On boundaries: how they’ve changed my experience of friendship

Lately, I’ve been seeing some interesting shifts with the way in which I am experiencing friendship. For years I understood boundaries purely cerebrally, and struggled to find a way to really let the ideas sink deeper and peter into my life. The idea of a boundaries always drew up images of a solitary existence. While I embraced this as a kind of solitude at one time in my life, there came another time when I began to really crave connection, and I began to understand the importance and need for healthy, dependable relationships. Forging those has been a whole adventure of it’s own with so many hiccups and milestones alike.

I didn’t realise this before, but for the longest time I saw a boundaried existence and loneliness as by-products of each other. For the longest time, I didn’t see the middle ground that exists between setting healthy boundaries and simultaneously forging deep and wonderful connections.

I am slowly getting this now that I am experiencing a physical healthy distancing from people, even those I love and hold close. And I am doing my best not to mistake this for the old loneliness. This manifests more as a healthy space between me and the other, and it’s so fascinating to note that it’s the same space that acts as a protective boundary in some relationships, yet deepens my capacity to relate and to connect in others.

In just the last week alone, I experienced both in two separate instances. And both times, I experienced it as a safe, welcome distance between me and the other person. Being someone who usually knows no other way but to go all in, sometimes to the point of being completely enmeshed or losing myself totally to the relationship, and therefore experiencing constant lack from an imbalance in giving and taking, this has been a welcome change.

And what a relief it is. To be better with space between us, minus the throes of fear and peak abandonment that it once resulted in. To enjoy the poise and grace that comes with the space. To watch what happens in the many moments of pause that increase and grow, when there is this space in a relationship. To let go of the need to be seen as good, or well-meaning and kind at all times. To no longer mistake the desperate need and expectation of the other to change or deliver in ways differently from the way they can, as kindness and concern. To just let it go, entirely, as fulcrum on which the future of the relationship hinges. To be okay with people as they are (within healthy limits, of course). To be okay with the uncertainty that comes from not always being on the same page as the people I choose to surround myself with.

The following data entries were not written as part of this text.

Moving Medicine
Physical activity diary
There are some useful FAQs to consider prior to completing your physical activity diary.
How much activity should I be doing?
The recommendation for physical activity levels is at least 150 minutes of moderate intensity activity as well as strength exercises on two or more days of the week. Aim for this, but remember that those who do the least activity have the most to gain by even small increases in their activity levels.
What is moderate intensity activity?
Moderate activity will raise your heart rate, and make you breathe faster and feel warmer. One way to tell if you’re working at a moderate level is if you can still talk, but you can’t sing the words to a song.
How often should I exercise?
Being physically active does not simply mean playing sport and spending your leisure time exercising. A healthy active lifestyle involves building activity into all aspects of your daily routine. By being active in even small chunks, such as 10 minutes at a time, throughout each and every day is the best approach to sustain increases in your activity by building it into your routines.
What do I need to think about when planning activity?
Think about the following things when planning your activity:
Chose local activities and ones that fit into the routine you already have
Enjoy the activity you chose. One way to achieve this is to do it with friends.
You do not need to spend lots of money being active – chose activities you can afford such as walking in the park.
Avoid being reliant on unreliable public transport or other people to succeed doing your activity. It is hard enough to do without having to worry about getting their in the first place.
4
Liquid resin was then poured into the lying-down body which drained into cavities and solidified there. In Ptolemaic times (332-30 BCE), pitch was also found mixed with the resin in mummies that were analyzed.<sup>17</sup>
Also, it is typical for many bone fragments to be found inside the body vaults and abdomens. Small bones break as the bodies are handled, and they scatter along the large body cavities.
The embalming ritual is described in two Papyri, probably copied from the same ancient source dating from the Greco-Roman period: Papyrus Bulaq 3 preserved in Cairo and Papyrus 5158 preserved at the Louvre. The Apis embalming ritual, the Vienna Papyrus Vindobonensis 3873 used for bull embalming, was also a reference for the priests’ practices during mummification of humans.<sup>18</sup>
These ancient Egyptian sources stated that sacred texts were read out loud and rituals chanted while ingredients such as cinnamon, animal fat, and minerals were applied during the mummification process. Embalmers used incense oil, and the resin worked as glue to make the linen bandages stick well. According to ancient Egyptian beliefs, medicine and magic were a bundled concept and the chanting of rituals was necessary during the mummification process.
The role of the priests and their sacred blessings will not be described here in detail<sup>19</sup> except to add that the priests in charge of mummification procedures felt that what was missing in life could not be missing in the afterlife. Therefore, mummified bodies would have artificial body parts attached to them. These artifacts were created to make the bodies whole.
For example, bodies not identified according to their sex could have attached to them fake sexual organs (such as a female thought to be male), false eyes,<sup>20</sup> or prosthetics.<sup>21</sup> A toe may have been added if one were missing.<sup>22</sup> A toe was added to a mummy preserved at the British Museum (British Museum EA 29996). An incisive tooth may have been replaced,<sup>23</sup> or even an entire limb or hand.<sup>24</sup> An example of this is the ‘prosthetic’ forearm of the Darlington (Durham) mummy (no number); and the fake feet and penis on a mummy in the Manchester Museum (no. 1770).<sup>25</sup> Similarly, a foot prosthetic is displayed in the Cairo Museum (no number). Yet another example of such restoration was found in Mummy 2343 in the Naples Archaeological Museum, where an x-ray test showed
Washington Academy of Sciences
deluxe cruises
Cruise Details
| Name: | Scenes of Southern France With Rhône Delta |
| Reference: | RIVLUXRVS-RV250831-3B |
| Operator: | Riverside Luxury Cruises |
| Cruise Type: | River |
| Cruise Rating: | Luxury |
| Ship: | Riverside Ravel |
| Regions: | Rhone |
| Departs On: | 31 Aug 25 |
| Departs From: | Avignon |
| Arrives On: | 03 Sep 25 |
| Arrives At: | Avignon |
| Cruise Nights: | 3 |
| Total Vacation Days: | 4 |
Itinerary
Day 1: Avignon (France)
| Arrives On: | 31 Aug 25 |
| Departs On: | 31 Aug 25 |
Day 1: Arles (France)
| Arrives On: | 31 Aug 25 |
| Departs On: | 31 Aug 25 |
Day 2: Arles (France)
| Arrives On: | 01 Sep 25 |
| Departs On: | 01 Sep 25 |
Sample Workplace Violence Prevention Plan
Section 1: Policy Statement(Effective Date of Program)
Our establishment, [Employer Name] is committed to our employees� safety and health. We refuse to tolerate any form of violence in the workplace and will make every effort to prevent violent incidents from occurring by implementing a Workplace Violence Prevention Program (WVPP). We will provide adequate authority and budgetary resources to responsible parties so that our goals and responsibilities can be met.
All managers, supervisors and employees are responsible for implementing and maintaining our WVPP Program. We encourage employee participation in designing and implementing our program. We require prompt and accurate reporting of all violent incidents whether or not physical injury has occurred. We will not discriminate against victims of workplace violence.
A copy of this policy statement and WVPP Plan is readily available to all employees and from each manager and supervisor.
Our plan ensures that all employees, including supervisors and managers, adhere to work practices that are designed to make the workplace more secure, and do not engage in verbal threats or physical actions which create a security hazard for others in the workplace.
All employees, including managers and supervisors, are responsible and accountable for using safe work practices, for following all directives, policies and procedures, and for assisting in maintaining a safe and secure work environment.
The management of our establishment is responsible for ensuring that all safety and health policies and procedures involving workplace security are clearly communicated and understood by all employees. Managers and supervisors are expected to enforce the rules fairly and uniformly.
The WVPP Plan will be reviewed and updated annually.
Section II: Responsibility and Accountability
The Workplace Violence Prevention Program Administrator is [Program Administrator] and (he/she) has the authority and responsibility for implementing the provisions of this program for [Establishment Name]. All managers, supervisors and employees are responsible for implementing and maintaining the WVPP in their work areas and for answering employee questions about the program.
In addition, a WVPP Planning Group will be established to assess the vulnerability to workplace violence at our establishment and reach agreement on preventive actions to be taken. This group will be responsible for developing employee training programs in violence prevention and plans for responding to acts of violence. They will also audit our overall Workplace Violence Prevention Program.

This has 100% happened because I am seeing the minutest ways in which I am getting better with a very conscious understanding of:

  • boundaries, how they won’t lead me to impossible loneliness and why they’re actually good for relationships
  • kindness and compassion and when I tend to allow them come into play
  • my tendencies to judge and how they have an impact on the quality of relationships
  • and of course, the overarching process that is meeting myself in a good way, feeling whole and at home with myself

There’s a lot of nuance involved in each of these, and I’m only recording this in brief to remember this feeling of ease and relief that I’ve experienced this past week. The sense of space, again, is really hitting the spot for me.